Psychologists at Wilfrid Laurier University and the University of Guelph in Ontario explored the reaction of 482 Canadian male and female university students to sexually explicit material on the Internet, in a study published in the Canadian Journal of Human Sexuality.
“In both attitudes and behavior … males were more likely than females to endorse sexually explicit materials encountered online,” the researchers wrote.
Perhaps equally unsurprising was the correlation researchers found between the amount of time individuals spent online and the likelihood that they would seek out sexually explicit material via the web.

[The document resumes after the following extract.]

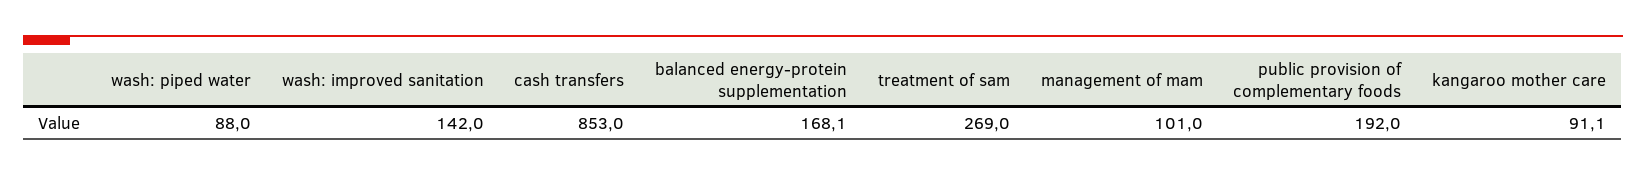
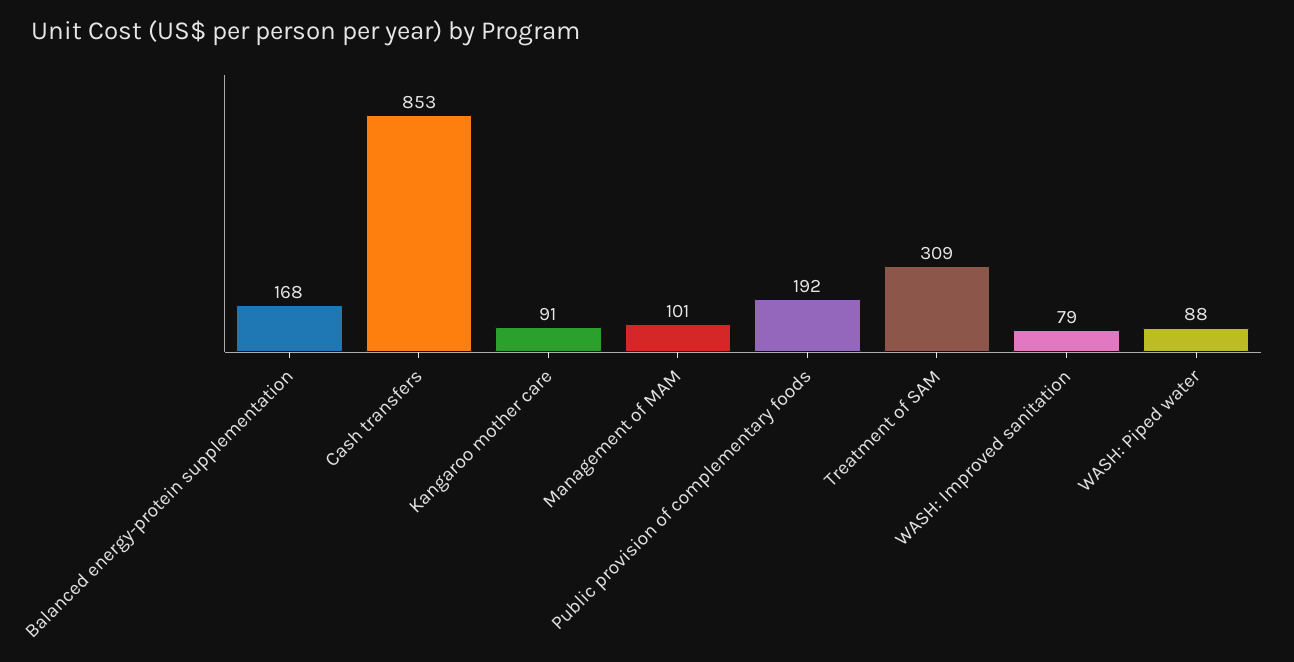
wash: improved sanitation: 142 -> 79
treatment of sam: 269 -> 309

“This result may be a function of greater opportunity,” researchers wrote. “Specifically, the more time users spend online, the greater the opportunity to encounter sexually explicit [material] either accidentally or intentionally.”
A web user’s level of computer experience and savvy also was a significant predictor of how positive their views of adult content would be, the researchers concluded. More experienced users, who tended to be better represented among the male population of participants in the study, were more receptive to sexually explicit content and more likely to actively look for such content online, according to the study.
The authors of the study speculated that those who spend a great deal of time online and/or have a lot of experience with computers are more likely to have been repeatedly exposed to sexually explicit content. Such users become more desensitized to the content over time — or so the thinking of the researchers goes — making them more likely to further explore sexually explicit websites.
One of the study’s female authors, Eileen Wood, offered a simpler explanation: women simply don’t like porn.
“We found that having access to this material online is not really changing the picture,” Wood told CTV.ca. “Women just don’t like it. It doesn’t matter what the medium is, and it’s not because it’s not there for them. They can have a look if they choose to, but they don’t want to, and that’s very interesting.”
While the study did not probe the question of why women don’t appear to like sexually explicit content, Wood had a theory of her own.
“Based on past literature on this topic, in general, women tend to find this material quite degrading and offensive,” Wood said. “So we think that might still be the issue.”